Türkiye'nin en başarılı yazar kolektifi olan YAZKO, Türkiye'nin 12 Eylül darbesine savrulduğu günlerde, Mustafa Kemal Ağaoğlu'nun öncülüğünde kurulmuştu. Ve darbe sonrası entelektüel yaşamın devam edebildiği ve kendini yaşatabildiği, 12 Eylül'ün alaca karanlığında ışık saçan çok başarılı bir örnek sergilemişti. Üyesi olan yazarların kitapları yanında, Memet Fuat'ın yönetiminde bir edebiyat, Selahattin Hilav'ın yönetiminde bir felsefe, Ahmet Cemal'in yönetiminde  bir tercüme dergisi de çıkarıyordu. Ne yazık ki bu ülkede başarılı bir ürün ortaya çıktığında, sahiplenmek isteyen muhterislerimiz de ortaya çıkar. Mustafa Kemal Ağaoğlu'nu kaçırtmayı başardılar. Keşke sürdürmeyi becerebilse muhterisler! Proje de önce sönümlendi, sonra sona erdi.

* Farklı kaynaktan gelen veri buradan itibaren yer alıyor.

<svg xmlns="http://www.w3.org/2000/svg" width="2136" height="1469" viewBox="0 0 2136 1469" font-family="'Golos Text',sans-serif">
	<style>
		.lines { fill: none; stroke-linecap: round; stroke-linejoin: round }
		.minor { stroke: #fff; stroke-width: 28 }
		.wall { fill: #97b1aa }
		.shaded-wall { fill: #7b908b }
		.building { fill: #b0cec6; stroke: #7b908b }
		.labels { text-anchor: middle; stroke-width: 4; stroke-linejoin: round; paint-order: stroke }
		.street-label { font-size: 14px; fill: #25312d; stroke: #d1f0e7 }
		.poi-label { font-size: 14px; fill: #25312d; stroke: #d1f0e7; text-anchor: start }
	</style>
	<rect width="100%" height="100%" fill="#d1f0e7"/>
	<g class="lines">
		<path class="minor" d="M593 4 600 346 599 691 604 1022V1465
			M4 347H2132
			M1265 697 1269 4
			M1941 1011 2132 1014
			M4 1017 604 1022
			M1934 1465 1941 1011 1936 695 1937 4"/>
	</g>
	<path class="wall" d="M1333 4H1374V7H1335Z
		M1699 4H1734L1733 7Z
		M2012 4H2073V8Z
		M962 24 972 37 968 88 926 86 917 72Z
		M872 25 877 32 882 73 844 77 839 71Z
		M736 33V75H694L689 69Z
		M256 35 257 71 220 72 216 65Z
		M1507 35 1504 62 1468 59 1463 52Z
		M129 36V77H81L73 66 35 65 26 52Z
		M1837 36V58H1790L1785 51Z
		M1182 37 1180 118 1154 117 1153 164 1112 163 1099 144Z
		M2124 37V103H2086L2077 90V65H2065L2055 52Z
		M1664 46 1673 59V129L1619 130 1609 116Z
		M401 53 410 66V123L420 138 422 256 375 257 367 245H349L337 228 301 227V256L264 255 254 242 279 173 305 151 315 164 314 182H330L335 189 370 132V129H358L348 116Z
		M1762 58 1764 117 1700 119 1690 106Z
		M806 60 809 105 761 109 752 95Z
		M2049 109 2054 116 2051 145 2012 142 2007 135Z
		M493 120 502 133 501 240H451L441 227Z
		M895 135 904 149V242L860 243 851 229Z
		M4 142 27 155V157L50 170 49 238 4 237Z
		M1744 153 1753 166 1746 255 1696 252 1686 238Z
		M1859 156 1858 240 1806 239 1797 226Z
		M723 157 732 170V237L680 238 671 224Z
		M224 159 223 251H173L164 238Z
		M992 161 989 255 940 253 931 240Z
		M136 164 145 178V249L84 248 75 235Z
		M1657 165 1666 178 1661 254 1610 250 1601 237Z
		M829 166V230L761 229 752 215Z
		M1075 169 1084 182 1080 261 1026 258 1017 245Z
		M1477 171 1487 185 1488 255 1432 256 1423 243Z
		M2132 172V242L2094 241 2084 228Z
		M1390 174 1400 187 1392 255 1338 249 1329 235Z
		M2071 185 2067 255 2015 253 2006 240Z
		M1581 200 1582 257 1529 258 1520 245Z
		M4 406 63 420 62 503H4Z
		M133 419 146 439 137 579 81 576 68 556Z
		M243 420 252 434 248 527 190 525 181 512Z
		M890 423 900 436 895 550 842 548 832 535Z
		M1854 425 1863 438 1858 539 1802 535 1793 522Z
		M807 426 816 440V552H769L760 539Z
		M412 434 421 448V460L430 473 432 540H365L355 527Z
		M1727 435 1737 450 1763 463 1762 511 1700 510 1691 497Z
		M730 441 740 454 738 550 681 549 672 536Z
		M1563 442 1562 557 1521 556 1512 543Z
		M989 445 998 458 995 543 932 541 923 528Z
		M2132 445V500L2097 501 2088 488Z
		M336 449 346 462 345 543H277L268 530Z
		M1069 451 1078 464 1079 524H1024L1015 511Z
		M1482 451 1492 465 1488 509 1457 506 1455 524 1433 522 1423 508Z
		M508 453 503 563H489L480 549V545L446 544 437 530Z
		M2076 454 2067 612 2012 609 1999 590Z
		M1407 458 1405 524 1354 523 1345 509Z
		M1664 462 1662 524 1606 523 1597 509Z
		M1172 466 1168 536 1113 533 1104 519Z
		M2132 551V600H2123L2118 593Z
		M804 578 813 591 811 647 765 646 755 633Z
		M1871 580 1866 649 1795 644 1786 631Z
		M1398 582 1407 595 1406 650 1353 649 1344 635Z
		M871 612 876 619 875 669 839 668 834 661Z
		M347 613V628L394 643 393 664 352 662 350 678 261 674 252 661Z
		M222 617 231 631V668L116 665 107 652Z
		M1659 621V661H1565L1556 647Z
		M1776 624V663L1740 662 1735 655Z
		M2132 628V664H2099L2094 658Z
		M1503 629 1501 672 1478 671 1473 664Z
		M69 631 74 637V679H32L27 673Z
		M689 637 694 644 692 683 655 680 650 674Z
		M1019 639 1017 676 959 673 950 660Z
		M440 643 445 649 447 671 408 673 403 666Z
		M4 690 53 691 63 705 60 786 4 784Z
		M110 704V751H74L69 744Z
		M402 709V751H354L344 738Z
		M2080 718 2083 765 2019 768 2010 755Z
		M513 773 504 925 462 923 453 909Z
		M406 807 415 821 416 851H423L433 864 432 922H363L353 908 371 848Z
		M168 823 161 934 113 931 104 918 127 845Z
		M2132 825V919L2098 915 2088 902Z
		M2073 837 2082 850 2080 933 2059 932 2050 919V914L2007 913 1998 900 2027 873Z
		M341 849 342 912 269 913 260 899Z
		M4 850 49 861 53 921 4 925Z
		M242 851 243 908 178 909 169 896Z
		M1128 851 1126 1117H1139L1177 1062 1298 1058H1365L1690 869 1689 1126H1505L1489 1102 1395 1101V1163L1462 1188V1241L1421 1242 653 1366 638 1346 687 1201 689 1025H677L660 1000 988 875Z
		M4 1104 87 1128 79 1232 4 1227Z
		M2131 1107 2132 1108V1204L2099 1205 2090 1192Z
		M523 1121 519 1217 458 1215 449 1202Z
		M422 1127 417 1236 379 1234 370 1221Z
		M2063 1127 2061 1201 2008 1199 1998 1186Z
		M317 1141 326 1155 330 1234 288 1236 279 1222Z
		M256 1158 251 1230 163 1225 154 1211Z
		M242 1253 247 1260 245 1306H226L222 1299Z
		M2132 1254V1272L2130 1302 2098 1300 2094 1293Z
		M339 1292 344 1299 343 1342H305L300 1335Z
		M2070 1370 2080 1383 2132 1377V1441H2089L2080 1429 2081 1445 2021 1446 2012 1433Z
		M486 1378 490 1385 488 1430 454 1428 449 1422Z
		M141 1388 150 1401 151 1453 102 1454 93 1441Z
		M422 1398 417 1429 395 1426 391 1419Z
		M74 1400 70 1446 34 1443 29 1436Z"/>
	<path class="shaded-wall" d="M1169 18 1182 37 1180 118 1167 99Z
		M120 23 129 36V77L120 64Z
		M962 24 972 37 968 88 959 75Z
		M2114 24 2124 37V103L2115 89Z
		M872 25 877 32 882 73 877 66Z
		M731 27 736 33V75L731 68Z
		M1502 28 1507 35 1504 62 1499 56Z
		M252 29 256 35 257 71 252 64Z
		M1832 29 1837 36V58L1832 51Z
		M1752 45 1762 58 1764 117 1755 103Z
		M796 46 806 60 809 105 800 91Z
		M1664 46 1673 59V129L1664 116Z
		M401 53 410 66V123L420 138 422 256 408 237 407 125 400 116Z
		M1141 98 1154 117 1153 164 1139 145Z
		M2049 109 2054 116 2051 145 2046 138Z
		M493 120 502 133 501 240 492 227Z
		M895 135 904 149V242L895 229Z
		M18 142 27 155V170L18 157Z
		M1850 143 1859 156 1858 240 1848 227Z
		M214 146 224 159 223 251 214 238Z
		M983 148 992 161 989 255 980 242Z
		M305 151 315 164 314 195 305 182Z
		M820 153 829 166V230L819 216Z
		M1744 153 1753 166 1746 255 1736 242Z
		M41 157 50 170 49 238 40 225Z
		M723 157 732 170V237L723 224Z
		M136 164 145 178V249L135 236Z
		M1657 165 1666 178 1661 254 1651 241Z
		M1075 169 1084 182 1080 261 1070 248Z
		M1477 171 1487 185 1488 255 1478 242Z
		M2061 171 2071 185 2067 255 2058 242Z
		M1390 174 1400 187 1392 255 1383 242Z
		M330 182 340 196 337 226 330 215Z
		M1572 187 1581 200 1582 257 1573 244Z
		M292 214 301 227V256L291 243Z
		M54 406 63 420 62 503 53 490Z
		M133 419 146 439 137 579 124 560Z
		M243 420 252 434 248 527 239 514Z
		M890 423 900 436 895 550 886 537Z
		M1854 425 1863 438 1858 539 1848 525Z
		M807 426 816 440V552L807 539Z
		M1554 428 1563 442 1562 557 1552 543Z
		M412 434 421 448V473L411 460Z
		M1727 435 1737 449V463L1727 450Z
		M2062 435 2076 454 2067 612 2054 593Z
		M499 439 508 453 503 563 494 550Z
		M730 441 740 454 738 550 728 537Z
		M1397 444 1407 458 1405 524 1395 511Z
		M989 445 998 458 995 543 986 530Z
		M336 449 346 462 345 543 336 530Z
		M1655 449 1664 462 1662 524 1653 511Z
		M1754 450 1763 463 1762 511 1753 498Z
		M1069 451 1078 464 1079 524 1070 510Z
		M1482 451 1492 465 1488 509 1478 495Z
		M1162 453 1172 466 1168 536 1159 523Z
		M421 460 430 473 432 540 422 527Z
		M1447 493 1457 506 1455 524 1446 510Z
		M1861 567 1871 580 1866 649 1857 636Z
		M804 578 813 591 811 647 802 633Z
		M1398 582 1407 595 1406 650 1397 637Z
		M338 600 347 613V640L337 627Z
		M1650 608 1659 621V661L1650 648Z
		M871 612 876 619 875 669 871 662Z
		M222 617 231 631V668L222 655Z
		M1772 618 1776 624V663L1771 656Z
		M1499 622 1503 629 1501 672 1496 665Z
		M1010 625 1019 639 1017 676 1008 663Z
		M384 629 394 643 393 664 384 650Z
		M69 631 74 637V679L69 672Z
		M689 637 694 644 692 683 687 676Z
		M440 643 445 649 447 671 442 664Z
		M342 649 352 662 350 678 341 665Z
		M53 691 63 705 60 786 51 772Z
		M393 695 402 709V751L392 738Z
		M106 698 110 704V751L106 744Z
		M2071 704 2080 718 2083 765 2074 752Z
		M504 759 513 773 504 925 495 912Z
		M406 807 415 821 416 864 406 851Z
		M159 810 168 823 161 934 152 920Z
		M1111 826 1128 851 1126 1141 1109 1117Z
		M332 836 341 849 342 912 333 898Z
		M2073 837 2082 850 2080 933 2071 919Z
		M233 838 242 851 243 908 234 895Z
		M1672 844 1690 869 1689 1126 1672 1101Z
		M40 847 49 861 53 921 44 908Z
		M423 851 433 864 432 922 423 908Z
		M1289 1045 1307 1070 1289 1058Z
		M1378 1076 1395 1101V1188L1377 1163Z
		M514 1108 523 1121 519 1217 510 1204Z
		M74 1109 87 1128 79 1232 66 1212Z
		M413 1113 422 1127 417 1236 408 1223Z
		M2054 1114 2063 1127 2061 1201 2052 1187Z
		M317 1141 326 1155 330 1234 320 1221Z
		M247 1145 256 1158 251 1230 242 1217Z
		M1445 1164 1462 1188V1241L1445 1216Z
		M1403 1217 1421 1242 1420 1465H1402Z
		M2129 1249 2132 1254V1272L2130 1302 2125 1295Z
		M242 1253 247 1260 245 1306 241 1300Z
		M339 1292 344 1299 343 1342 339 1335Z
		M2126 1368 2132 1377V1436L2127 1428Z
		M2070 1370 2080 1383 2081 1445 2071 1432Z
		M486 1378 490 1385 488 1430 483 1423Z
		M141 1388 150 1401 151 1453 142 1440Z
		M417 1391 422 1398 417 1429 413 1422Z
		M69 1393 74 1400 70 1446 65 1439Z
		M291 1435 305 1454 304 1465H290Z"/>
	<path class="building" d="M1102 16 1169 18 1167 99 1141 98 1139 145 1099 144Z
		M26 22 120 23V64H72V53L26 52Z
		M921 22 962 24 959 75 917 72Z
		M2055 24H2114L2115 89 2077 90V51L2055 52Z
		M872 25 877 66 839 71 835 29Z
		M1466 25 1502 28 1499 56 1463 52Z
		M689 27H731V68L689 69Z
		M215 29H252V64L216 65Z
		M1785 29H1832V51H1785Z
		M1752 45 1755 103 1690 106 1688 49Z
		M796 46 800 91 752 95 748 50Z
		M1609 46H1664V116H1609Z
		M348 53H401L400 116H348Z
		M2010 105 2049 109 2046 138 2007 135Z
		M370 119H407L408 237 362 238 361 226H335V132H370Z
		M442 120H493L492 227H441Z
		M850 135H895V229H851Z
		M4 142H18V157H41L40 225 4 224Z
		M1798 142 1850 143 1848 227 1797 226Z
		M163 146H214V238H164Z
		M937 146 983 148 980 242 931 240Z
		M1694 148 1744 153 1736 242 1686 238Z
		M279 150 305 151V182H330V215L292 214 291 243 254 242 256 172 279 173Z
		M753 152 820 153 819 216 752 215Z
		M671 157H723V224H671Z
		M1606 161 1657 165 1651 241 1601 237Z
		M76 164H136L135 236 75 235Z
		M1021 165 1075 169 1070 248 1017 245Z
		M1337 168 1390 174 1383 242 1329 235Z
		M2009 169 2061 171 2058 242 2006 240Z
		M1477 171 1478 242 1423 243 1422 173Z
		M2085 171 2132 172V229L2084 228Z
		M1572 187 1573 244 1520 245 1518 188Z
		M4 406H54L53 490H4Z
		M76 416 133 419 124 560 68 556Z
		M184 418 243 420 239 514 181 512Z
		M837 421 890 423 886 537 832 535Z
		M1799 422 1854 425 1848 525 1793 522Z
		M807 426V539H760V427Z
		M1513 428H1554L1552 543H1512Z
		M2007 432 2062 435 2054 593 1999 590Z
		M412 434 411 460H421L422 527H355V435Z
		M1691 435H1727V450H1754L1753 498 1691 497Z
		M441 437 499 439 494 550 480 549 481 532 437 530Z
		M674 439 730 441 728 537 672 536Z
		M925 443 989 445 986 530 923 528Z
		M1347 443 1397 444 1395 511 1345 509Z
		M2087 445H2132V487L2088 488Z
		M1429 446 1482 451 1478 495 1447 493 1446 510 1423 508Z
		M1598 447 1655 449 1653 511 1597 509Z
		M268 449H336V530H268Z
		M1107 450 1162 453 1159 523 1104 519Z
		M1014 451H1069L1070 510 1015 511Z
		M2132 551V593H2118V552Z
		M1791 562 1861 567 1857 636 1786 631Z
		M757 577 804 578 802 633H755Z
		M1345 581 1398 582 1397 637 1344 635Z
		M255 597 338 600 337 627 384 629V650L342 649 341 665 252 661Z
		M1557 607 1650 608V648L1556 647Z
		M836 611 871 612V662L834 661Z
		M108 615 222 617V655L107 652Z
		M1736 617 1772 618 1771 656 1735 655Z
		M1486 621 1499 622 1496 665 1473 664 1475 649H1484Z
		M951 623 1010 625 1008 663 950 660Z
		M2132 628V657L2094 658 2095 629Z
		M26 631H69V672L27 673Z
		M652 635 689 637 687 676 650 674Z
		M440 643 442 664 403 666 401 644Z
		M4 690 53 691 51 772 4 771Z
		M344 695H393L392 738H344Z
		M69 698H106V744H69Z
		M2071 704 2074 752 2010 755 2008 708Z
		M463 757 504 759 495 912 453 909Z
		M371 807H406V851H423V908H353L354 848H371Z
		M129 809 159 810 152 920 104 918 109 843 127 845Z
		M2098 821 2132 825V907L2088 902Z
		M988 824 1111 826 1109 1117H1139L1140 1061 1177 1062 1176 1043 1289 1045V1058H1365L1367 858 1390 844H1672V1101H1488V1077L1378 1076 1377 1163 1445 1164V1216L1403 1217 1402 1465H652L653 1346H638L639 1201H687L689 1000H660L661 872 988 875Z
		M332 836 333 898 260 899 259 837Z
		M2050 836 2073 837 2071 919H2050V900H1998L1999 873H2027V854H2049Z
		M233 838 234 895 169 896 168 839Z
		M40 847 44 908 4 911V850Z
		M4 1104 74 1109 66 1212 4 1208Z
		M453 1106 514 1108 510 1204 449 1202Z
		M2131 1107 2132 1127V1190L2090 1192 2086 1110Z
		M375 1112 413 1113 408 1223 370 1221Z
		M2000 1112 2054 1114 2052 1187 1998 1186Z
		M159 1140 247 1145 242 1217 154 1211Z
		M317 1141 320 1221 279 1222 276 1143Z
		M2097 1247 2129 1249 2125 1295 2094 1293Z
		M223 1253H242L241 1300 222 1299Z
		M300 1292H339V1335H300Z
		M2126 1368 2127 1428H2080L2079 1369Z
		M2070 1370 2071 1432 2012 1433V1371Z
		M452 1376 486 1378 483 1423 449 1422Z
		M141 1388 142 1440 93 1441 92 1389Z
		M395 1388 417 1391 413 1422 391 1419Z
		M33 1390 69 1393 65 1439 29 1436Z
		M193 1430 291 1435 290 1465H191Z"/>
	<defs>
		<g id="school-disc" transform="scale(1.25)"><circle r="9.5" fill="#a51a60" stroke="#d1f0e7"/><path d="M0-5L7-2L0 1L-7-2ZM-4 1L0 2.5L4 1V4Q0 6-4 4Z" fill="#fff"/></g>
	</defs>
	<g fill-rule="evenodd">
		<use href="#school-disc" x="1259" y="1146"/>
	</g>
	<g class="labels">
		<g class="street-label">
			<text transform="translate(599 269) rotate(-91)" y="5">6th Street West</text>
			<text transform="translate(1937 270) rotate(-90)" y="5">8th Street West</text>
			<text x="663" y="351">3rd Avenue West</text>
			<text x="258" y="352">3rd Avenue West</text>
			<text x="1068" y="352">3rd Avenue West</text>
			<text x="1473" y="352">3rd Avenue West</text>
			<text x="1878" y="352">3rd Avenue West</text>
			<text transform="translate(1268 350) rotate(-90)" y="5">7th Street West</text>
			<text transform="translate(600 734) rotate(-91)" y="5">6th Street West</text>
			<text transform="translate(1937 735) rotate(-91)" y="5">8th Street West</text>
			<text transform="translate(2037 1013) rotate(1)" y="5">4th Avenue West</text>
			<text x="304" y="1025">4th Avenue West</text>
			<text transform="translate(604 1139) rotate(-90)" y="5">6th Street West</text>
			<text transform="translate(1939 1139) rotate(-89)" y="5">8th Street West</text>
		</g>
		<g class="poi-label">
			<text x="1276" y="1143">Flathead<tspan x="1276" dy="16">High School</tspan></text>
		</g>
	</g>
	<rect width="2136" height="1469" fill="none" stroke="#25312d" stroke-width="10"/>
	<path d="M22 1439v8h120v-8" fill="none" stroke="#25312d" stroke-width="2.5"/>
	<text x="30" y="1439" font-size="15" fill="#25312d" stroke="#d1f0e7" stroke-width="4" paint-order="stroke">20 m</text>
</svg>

Sevgili Kürşat Bumin ile eşi Tulin Bumin doktora için bulundukları Paris'ten yeni dönmüşlerdi. Ve 1981 yılında, 90 gün gözaltıların, dal gruplarının, Diyarbakır, Mamak ve Metris toplama kamplarının, kafeslerin aralıksız zulme devam ettiği günlerde YAZKO, Kürşat Bumin'in ilk kitabı "Sivil Toplum ve Devlet"i yayınladı.

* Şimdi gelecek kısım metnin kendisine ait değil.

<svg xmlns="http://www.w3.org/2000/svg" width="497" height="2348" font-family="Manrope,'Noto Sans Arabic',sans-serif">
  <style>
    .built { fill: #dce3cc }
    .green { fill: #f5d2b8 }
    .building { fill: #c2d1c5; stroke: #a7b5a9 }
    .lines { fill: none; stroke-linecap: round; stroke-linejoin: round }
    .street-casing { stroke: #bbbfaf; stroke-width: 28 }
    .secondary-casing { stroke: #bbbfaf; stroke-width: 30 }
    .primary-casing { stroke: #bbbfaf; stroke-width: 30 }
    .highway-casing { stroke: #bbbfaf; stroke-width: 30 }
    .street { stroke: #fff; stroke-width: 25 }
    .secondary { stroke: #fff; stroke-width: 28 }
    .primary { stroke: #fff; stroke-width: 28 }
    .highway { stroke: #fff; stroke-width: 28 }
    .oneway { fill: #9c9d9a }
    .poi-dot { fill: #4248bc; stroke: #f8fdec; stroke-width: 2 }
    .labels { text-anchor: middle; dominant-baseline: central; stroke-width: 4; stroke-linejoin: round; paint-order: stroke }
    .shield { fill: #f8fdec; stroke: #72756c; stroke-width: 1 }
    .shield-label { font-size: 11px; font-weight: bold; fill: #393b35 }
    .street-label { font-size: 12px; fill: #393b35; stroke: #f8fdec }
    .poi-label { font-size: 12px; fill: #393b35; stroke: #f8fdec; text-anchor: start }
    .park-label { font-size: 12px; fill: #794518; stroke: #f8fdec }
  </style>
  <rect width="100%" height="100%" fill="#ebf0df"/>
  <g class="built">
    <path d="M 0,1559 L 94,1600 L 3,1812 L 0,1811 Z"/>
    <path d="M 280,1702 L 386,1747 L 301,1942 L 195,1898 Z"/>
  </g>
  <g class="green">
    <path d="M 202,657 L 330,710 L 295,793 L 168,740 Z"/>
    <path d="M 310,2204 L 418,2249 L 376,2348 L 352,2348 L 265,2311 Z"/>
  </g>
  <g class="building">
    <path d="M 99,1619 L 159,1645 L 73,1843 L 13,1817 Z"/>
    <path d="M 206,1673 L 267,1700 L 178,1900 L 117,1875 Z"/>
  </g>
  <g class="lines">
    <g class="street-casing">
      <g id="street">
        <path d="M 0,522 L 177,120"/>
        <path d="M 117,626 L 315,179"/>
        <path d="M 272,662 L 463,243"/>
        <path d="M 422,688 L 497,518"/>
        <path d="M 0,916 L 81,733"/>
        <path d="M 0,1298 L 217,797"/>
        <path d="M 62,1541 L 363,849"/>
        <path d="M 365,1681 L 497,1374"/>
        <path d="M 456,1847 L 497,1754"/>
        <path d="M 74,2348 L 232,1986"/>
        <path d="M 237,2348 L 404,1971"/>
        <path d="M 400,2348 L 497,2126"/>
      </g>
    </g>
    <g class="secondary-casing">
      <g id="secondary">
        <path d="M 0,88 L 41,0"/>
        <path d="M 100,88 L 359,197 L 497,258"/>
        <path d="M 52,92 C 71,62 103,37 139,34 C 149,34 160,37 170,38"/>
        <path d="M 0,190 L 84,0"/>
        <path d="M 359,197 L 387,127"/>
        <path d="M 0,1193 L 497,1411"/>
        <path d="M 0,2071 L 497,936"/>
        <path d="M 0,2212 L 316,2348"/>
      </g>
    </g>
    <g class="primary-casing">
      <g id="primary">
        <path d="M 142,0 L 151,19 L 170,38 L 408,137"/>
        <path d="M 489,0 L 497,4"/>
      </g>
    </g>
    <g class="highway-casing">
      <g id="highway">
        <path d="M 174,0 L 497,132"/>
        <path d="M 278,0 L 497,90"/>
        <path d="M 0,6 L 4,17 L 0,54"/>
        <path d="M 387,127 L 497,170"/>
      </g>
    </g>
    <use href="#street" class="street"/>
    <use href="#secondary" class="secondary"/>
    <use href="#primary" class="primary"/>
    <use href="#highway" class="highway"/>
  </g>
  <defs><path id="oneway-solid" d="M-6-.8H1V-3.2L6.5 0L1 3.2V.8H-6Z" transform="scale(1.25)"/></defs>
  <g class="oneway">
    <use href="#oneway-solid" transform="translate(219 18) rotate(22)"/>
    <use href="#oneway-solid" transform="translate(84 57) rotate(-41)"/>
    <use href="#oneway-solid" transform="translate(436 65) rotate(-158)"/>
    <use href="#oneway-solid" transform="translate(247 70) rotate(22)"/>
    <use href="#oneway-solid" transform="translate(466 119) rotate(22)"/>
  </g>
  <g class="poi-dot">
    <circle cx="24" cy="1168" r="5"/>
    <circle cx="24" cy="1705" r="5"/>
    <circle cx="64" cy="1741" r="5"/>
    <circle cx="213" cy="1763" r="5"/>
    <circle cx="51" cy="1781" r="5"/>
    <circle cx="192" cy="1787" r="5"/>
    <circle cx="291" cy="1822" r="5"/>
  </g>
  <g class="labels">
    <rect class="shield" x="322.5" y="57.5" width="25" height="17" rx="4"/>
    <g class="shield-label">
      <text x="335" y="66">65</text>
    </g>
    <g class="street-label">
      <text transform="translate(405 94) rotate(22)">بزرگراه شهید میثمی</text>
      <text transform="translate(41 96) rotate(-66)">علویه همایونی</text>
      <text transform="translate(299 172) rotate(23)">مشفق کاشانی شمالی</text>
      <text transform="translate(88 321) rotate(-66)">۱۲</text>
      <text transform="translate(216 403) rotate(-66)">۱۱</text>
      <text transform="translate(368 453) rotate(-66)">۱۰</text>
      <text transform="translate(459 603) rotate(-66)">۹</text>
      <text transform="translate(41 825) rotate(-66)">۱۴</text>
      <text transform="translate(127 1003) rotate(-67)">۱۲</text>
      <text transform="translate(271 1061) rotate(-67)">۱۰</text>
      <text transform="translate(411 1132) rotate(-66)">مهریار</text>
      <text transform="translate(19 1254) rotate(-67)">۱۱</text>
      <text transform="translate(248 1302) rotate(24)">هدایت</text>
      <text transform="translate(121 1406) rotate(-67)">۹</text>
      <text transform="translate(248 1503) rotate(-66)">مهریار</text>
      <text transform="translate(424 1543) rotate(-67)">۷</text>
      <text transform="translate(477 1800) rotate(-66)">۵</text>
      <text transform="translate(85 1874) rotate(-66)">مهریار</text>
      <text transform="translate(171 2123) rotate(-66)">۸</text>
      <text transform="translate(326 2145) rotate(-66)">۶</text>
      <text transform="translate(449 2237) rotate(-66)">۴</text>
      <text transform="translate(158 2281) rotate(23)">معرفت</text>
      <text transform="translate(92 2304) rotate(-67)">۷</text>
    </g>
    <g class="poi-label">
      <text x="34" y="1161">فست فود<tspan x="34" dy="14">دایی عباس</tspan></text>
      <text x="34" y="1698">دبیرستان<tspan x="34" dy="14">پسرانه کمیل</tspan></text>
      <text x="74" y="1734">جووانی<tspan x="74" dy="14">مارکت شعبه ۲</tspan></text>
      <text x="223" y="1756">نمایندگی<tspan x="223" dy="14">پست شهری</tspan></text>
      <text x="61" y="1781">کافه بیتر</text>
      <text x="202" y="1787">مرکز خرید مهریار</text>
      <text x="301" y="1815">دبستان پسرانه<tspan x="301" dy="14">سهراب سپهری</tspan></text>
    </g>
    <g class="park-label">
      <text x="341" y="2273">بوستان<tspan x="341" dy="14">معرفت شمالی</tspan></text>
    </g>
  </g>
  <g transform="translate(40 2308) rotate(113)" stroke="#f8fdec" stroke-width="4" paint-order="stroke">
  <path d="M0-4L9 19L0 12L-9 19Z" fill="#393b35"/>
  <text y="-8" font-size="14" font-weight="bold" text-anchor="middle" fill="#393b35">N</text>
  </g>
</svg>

1982’de Alan yayınlarını kurduğumda, Düşünce dizisinde Kürşat Bumin’in "Batıda Devlet ve Çocuk"unu heyecanla yayınlamıştım. Sanırım sevgili Babür Kuzucu aracılığıyla tanışmıştık. Belki de ilk kitabıydı dizinin. Bu dizi de Murat Belge’nin Demokrat gazetesinde çıkmış olan köşe yazılarını da, "Tarihten Güncelliğe" başlığı ile kitaplaştıracaktık. Hani onun ilk kitabını yayınlamış olmaktan keyif almıştım. Aslan Kahraman ile harika bir kapak dizaynı hazırlamıştık bu dizi için. Kitap adının ön kağağın yan ucunda yazıldığı…Bu arada eski Alan Yayınları'nın sahafiyede değerli kabul edilmesi çok hoşuma gidiyor.

Devlet deyip de, Hegel’e dokunmadan geçilmez. Tülin Bumin’in de "Hegel /Bilinç Problemi, Köle-Efendi Diyalektiği Praksis Felsefesi" adlı kitabını yayınlayacaktım düşünce dizisinde. 

Ceberrut devletin azgınlaştığı bir dönemde yaygınlaştı sivil toplum düşüncesi.

Birçok aydın 28 Şubat postmodern darbesine karşı çıkarken, bunun zemininde sivil toplum düşüncesi vardı. Bunun bedelini gazeteciler düzeyinde ödediler de.

Sonunda Türkiye’nin yönetimi "sivilleşti"! Ama ne sivilleşme!

Osman Kavala senaryo davasını kalabalıklaştırmaya birileri karar verdi. Tam da Kürşat Bumin’in ölümüne denk düştü. Siyasal İslam'ın teşekkürü!

Her yeni kuşak ceberrut devletin haznesinden geçiyor. Ceberrut devlet kılık kıyafet değiştirmede de usta.

Murat Çelikkan, gencecik yaşında tanıştı Mamak temerküz kampı ile… Şimdi meğer sıra eşindeymiş.

Çiğdem Mater’in tutuklandığı haberi sosyal medyaya düştüğünde bir görüntü düştü belleğime, İzmir’den vapurla İstanbul’a geliyoruz;  Nadire, Alime, Ayşe ve çocuklar Deniz, Çiğdem ve Ertan… Deniz vapurun bacasına tırmanıyor. Çiğdem ve Ertan peşinde... Küçük yaşlarında Mamak ve Metris ile tanıştılar ziyaret kapılarında, annelerini babalarını görmek için... Ve şimdi sıra onlarda olmamalıydı. Demek ki biz beceremedik böyle olmamasını.